** TASK INPUTS **
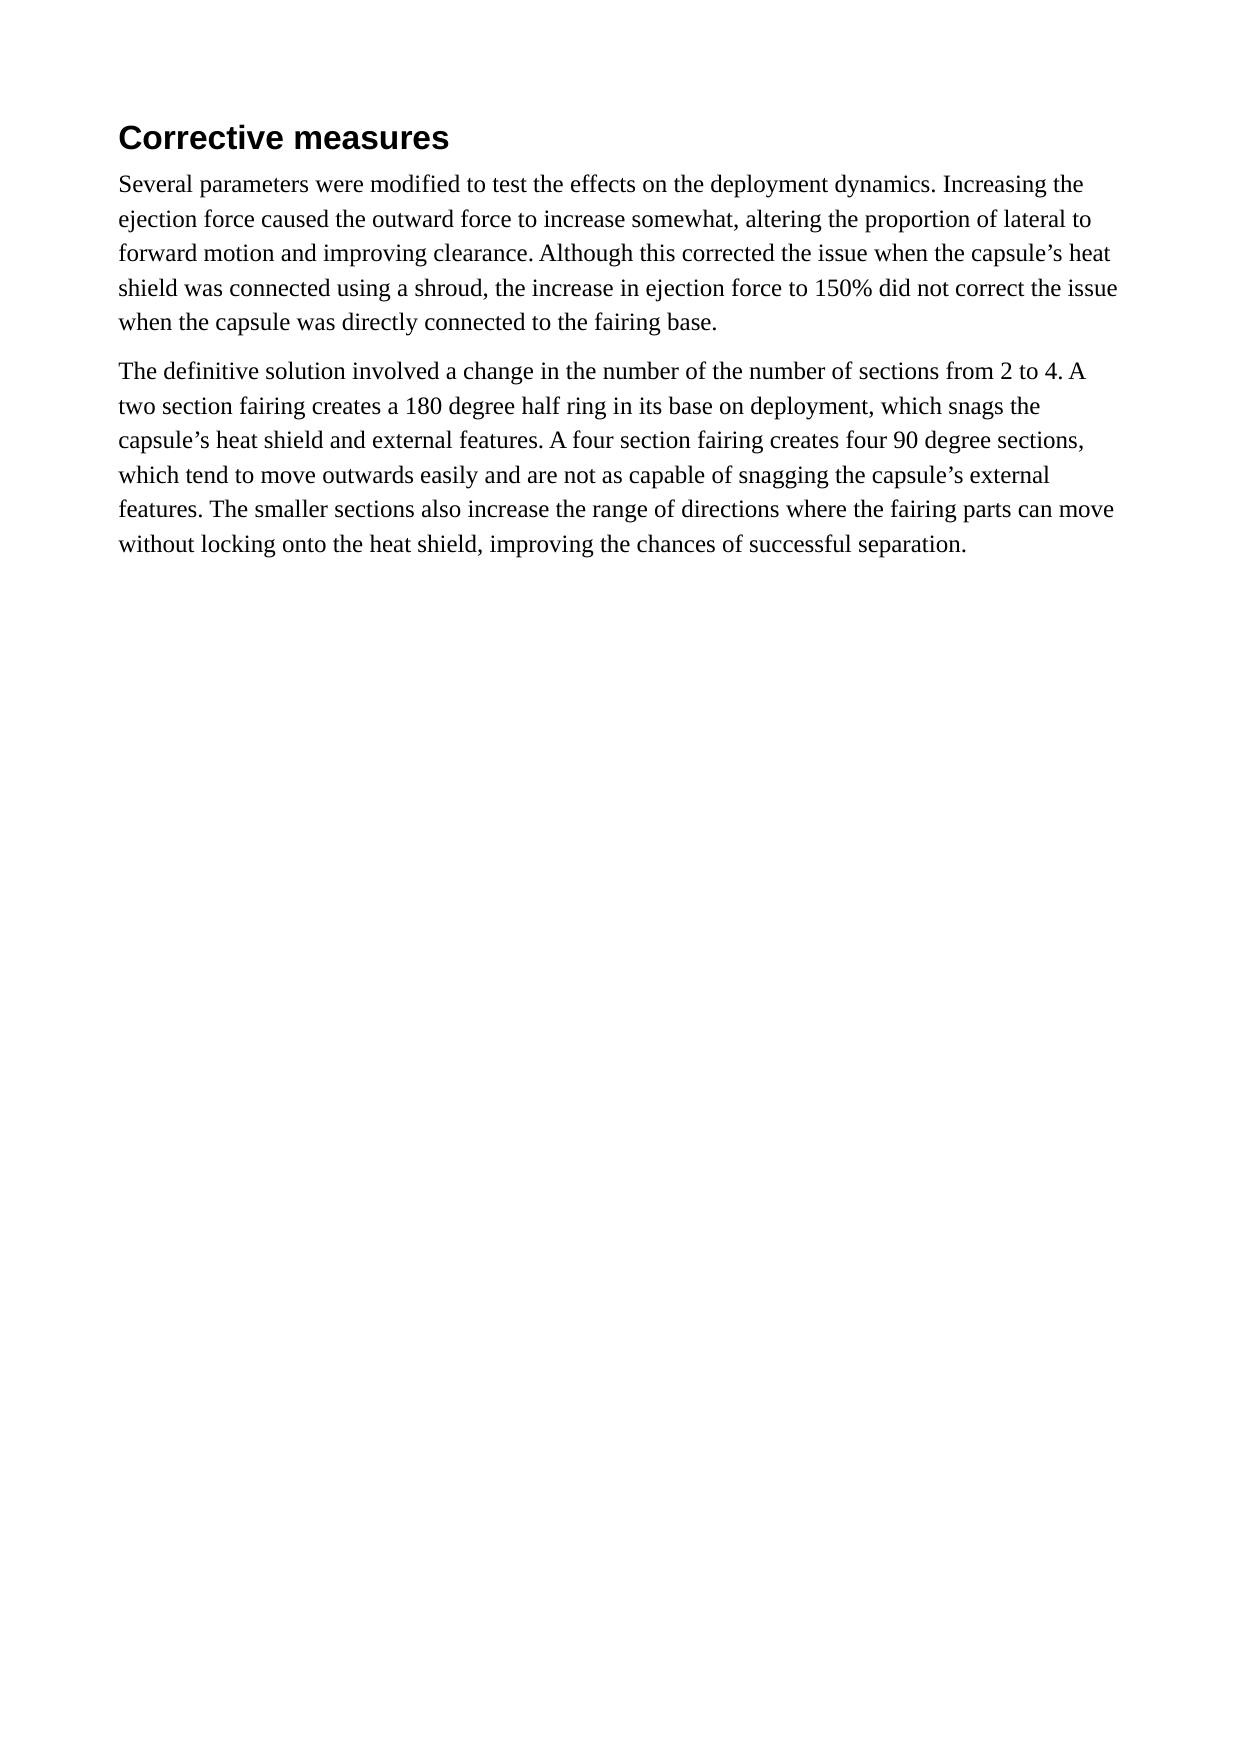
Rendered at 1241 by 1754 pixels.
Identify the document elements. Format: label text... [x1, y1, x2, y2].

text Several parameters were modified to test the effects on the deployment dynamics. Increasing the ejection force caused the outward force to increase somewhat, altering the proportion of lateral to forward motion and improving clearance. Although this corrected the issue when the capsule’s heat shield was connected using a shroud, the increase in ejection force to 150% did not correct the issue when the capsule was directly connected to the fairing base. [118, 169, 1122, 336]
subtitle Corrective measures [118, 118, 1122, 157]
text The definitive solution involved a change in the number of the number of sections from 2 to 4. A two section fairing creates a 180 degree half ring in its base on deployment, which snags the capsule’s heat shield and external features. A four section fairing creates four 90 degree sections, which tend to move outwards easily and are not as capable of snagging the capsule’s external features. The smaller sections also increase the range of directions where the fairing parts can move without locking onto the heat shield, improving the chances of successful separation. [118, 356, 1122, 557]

* * *

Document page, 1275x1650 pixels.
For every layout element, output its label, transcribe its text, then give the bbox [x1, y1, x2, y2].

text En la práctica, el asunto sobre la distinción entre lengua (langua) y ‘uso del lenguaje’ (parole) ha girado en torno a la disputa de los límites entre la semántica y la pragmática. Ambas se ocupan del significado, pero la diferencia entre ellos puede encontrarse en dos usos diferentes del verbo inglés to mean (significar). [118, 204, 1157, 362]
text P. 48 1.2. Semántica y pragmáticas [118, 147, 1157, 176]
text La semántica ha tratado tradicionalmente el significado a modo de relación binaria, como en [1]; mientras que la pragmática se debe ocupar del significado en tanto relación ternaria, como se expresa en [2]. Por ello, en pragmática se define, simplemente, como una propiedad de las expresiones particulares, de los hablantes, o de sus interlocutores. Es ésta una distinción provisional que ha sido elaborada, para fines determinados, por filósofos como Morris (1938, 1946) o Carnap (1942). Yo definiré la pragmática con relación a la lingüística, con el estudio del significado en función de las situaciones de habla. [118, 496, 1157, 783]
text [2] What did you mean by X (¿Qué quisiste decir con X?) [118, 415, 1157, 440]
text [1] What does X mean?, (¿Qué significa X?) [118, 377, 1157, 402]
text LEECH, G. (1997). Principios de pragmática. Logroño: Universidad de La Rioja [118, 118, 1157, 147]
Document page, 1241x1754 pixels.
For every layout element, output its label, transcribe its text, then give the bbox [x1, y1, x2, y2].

==

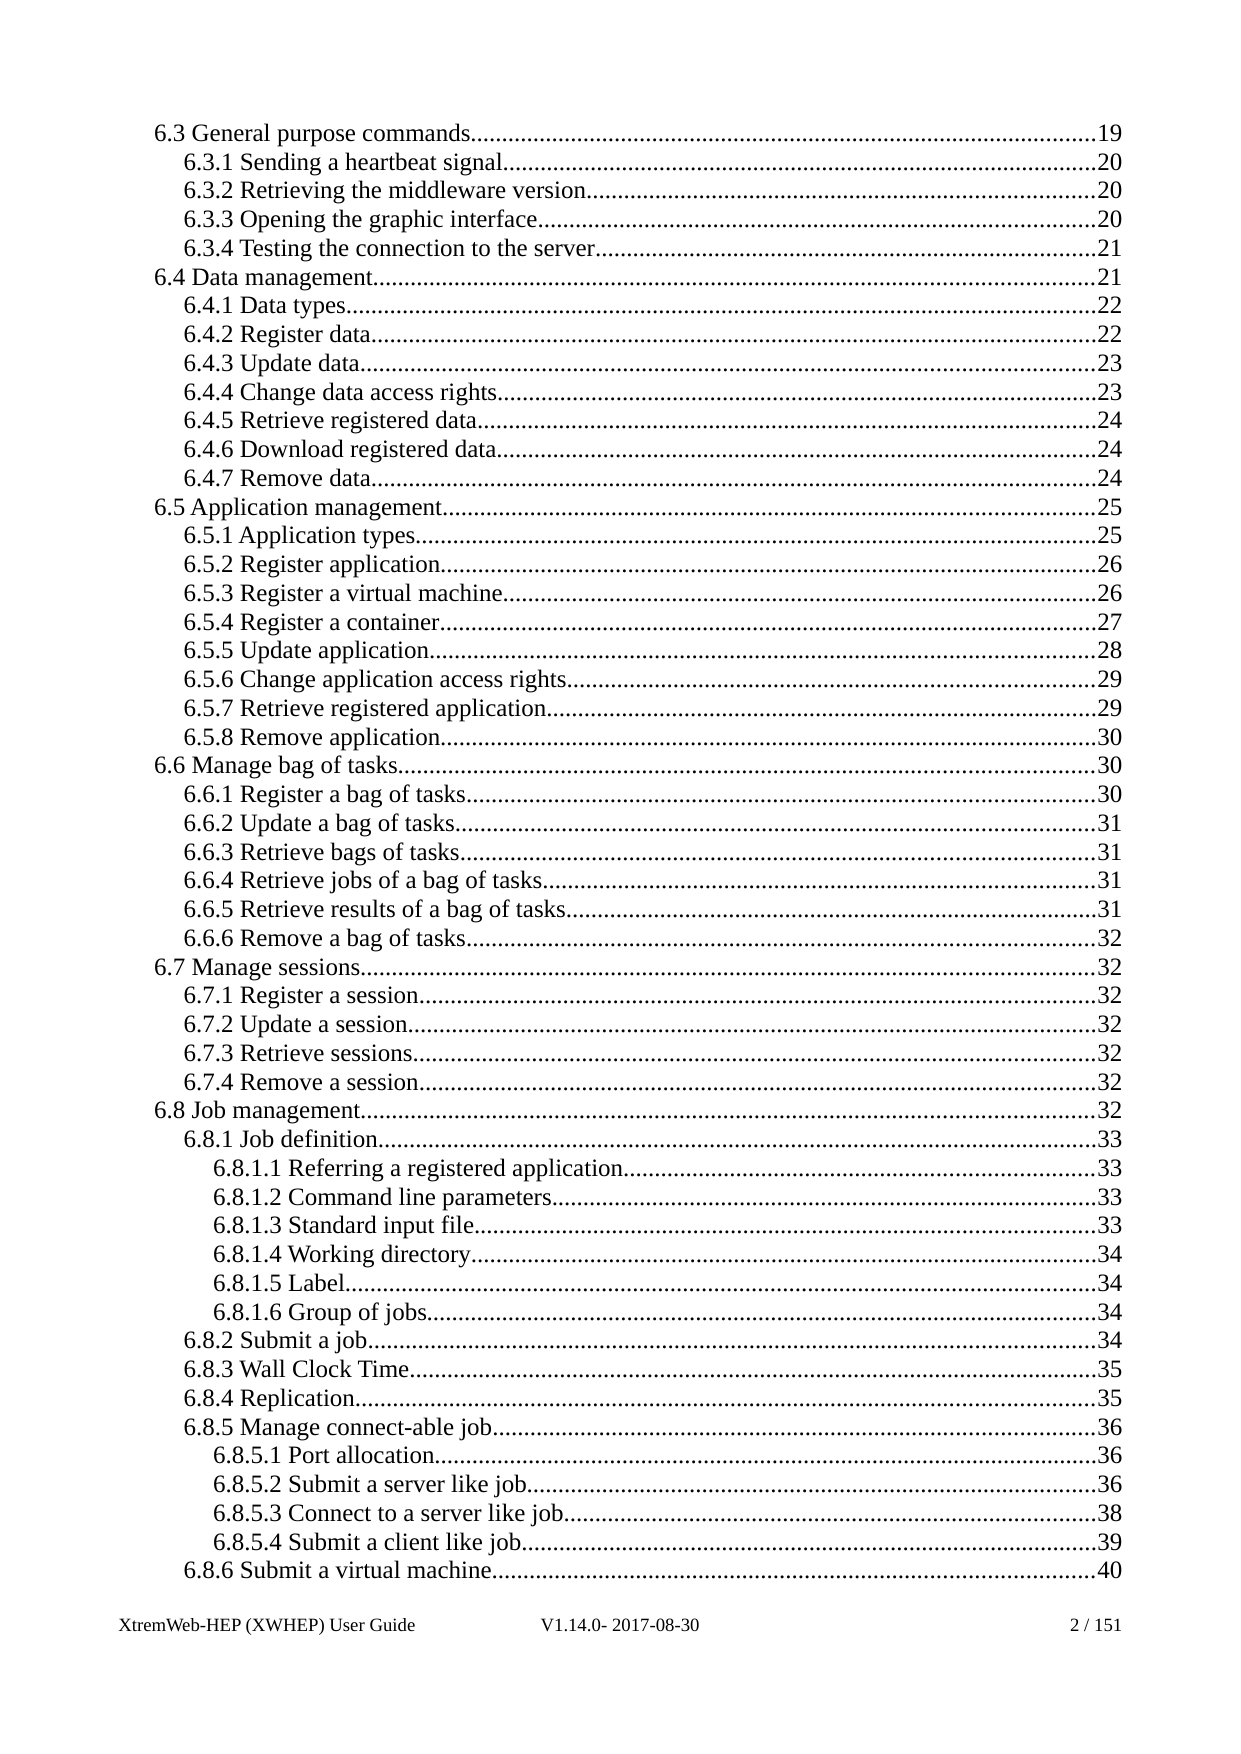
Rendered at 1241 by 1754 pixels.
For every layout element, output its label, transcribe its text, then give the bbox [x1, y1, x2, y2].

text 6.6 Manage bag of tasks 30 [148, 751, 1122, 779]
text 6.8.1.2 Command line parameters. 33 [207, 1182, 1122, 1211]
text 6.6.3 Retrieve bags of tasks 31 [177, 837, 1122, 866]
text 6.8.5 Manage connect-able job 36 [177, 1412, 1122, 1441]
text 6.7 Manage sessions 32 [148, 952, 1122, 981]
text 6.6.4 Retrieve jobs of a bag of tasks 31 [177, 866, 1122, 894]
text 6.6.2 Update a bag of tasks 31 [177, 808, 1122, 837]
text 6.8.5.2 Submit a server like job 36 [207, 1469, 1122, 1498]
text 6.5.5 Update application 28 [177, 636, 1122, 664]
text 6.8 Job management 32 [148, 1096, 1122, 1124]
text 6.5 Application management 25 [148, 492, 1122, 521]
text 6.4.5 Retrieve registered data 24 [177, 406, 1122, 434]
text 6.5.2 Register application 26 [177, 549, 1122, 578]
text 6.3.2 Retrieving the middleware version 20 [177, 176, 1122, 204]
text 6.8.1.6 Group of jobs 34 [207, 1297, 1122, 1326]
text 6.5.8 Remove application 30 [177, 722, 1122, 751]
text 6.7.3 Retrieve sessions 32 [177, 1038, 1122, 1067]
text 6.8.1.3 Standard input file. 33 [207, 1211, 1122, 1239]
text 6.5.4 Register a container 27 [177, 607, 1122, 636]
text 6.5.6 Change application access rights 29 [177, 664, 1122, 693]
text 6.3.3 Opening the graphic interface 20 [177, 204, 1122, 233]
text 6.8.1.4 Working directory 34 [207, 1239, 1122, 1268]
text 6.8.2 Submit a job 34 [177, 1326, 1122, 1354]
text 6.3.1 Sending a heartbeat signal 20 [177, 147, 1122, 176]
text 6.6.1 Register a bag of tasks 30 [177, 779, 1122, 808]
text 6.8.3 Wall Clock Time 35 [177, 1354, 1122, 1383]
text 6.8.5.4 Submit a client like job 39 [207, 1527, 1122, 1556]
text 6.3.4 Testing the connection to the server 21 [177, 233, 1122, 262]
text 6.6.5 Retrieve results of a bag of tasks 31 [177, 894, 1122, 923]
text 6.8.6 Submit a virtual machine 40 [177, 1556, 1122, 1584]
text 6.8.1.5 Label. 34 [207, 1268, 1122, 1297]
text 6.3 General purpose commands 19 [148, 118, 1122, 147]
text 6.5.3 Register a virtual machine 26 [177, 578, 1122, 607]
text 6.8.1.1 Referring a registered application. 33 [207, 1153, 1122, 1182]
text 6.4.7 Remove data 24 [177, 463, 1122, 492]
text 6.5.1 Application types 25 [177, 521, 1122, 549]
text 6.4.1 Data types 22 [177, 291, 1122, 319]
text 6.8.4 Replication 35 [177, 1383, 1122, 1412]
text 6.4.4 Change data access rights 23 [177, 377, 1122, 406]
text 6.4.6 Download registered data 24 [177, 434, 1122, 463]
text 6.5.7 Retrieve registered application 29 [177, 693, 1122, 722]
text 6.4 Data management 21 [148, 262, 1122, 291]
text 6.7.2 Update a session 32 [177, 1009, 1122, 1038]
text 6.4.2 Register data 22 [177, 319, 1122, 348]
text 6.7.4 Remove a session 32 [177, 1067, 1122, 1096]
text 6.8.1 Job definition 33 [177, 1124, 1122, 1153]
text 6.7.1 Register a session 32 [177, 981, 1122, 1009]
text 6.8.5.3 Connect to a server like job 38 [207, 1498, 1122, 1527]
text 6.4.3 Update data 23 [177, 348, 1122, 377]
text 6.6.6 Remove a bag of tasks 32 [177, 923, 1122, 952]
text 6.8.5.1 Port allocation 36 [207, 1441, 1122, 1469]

** SHORT PROBLEM **
Copy everything from the line containing "Document page, 1275x1650 pixels." down to the line containing "text En la práctica, el", both included, and substitute "copy out" for "transcribe" wherever it occurs, leaving all else unchanged.

** OUTPUT FOR THIS TASK **
Document page, 1275x1650 pixels.
For every layout element, output its label, copy out its text, then give the bbox [x1, y1, x2, y2].

text En la práctica, el asunto sobre la distinción entre lengua (langua) y ‘uso del lenguaje’ (parole) ha girado en torno a la disputa de los límites entre la semántica y la pragmática. Ambas se ocupan del significado, pero la diferencia entre ellos puede encontrarse en dos usos diferentes del verbo inglés to mean (significar). [118, 204, 1157, 362]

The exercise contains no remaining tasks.